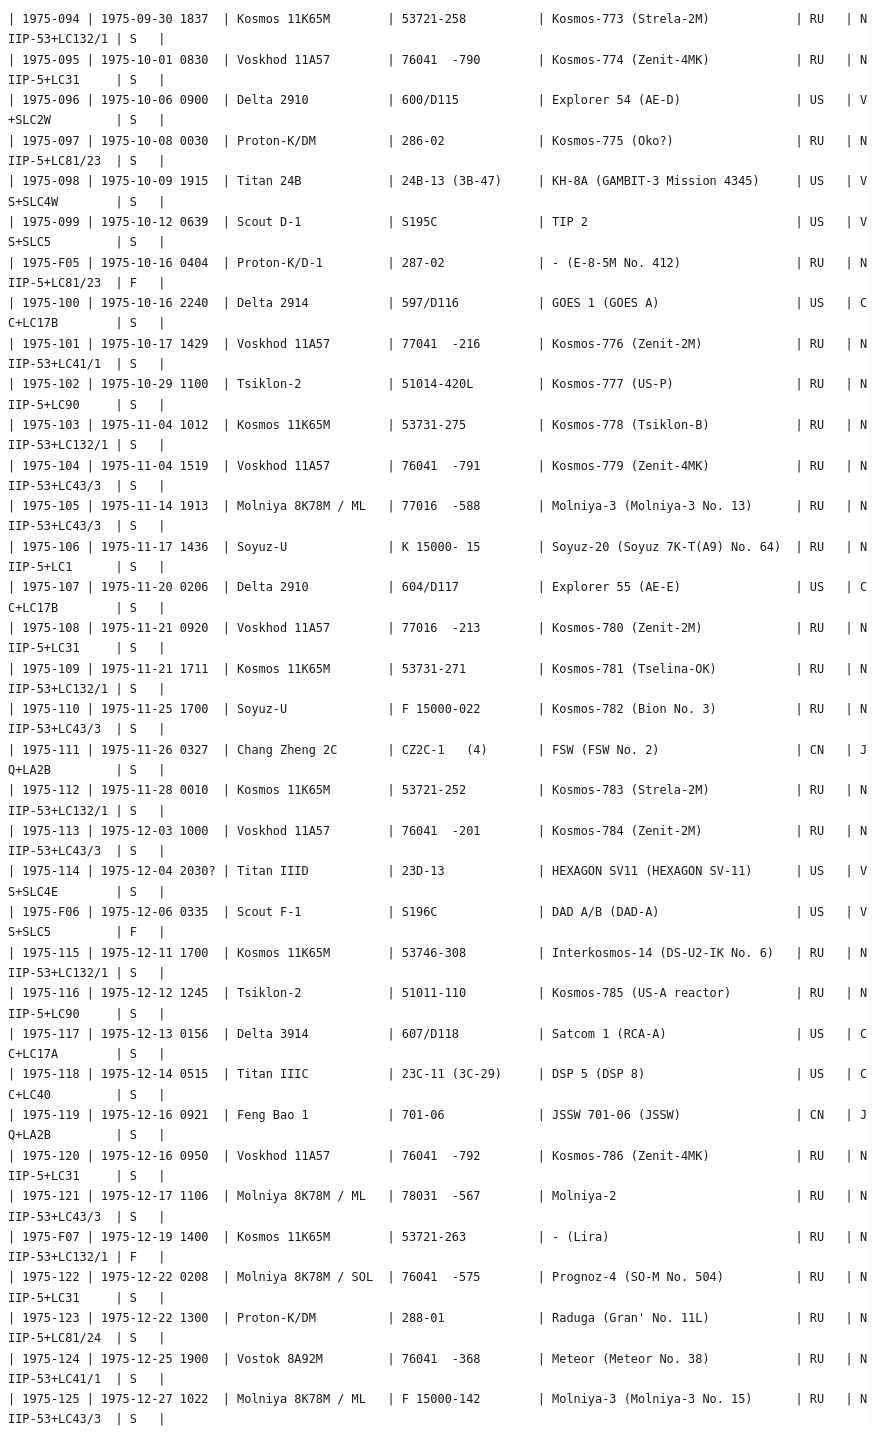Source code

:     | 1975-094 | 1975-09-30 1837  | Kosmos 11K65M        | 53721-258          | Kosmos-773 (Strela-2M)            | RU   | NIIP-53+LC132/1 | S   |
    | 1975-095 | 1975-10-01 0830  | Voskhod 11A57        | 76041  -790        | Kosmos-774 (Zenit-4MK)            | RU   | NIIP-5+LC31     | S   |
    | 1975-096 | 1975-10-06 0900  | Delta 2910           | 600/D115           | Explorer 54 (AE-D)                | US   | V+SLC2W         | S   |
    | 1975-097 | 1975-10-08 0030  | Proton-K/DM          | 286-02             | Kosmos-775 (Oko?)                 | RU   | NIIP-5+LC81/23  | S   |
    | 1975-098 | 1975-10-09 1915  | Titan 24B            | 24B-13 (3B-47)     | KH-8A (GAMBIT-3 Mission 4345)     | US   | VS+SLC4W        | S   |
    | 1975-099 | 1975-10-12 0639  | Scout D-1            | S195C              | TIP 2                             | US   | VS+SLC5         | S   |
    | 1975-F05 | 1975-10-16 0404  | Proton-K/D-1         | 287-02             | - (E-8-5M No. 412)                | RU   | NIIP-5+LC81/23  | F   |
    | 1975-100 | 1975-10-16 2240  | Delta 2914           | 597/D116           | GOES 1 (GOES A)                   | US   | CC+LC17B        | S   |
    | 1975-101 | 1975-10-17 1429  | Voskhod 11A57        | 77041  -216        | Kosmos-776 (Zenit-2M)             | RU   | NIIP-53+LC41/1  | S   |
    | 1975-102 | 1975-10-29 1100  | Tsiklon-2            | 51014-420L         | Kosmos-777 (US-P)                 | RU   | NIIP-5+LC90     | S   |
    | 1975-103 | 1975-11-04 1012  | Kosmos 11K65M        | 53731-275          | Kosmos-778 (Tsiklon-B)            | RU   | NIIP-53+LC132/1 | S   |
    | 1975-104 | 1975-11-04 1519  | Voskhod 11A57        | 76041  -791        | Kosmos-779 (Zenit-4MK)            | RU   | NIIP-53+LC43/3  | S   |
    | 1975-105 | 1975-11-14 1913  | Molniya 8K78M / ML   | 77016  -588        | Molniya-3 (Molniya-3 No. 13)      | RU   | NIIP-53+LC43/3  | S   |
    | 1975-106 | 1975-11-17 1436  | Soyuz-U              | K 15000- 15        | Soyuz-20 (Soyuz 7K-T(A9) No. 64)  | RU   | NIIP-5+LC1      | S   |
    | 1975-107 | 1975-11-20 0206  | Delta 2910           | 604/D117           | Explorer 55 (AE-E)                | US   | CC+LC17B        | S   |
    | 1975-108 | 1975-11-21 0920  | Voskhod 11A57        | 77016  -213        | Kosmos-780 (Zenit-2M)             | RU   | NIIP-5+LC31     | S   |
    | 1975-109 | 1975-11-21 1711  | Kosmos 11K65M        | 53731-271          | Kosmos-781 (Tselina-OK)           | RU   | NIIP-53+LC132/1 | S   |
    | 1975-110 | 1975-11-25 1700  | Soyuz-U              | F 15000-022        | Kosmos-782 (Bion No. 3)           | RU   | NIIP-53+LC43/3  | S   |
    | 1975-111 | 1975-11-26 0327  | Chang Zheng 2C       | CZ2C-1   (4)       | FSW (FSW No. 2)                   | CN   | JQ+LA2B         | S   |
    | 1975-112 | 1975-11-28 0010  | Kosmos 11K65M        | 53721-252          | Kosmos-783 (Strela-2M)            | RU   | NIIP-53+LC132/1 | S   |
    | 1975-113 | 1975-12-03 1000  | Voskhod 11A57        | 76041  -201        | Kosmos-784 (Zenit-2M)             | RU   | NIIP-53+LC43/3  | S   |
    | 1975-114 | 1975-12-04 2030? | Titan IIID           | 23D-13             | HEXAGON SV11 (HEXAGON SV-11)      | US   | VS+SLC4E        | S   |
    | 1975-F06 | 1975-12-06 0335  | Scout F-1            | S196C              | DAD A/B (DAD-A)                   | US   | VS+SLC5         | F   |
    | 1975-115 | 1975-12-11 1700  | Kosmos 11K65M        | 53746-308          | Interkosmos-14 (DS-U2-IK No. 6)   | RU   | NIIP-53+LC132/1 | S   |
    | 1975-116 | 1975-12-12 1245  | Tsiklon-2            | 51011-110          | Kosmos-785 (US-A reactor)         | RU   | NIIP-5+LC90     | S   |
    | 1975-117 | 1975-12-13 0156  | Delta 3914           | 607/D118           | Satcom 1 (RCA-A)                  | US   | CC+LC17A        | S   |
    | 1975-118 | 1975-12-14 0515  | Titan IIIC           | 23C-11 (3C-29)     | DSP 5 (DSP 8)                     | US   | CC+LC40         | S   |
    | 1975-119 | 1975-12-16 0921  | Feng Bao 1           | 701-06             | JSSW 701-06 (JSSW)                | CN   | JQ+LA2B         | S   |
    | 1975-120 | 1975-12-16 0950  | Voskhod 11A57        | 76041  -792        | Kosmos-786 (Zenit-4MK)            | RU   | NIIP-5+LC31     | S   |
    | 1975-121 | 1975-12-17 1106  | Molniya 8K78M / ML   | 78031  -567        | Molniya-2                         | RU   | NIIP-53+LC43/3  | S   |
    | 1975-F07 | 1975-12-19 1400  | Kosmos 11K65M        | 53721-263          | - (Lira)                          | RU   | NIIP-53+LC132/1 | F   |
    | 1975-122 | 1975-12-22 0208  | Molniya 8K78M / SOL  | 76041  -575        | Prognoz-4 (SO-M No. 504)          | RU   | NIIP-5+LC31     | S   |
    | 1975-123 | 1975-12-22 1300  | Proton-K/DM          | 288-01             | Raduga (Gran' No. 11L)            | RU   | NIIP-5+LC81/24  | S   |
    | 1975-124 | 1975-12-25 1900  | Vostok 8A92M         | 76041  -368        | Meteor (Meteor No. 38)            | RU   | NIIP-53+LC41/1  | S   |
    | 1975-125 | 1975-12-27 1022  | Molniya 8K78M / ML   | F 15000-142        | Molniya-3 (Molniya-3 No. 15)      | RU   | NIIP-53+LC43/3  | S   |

▸ Request
Some lines in the data above hold the string "Delta". Find and copy each of them.

▸ Output for this task
    | 1975-096 | 1975-10-06 0900  | Delta 2910           | 600/D115           | Explorer 54 (AE-D)                | US   | V+SLC2W         | S   |
    | 1975-100 | 1975-10-16 2240  | Delta 2914           | 597/D116           | GOES 1 (GOES A)                   | US   | CC+LC17B        | S   |
    | 1975-107 | 1975-11-20 0206  | Delta 2910           | 604/D117           | Explorer 55 (AE-E)                | US   | CC+LC17B        | S   |
    | 1975-117 | 1975-12-13 0156  | Delta 3914           | 607/D118           | Satcom 1 (RCA-A)                  | US   | CC+LC17A        | S   |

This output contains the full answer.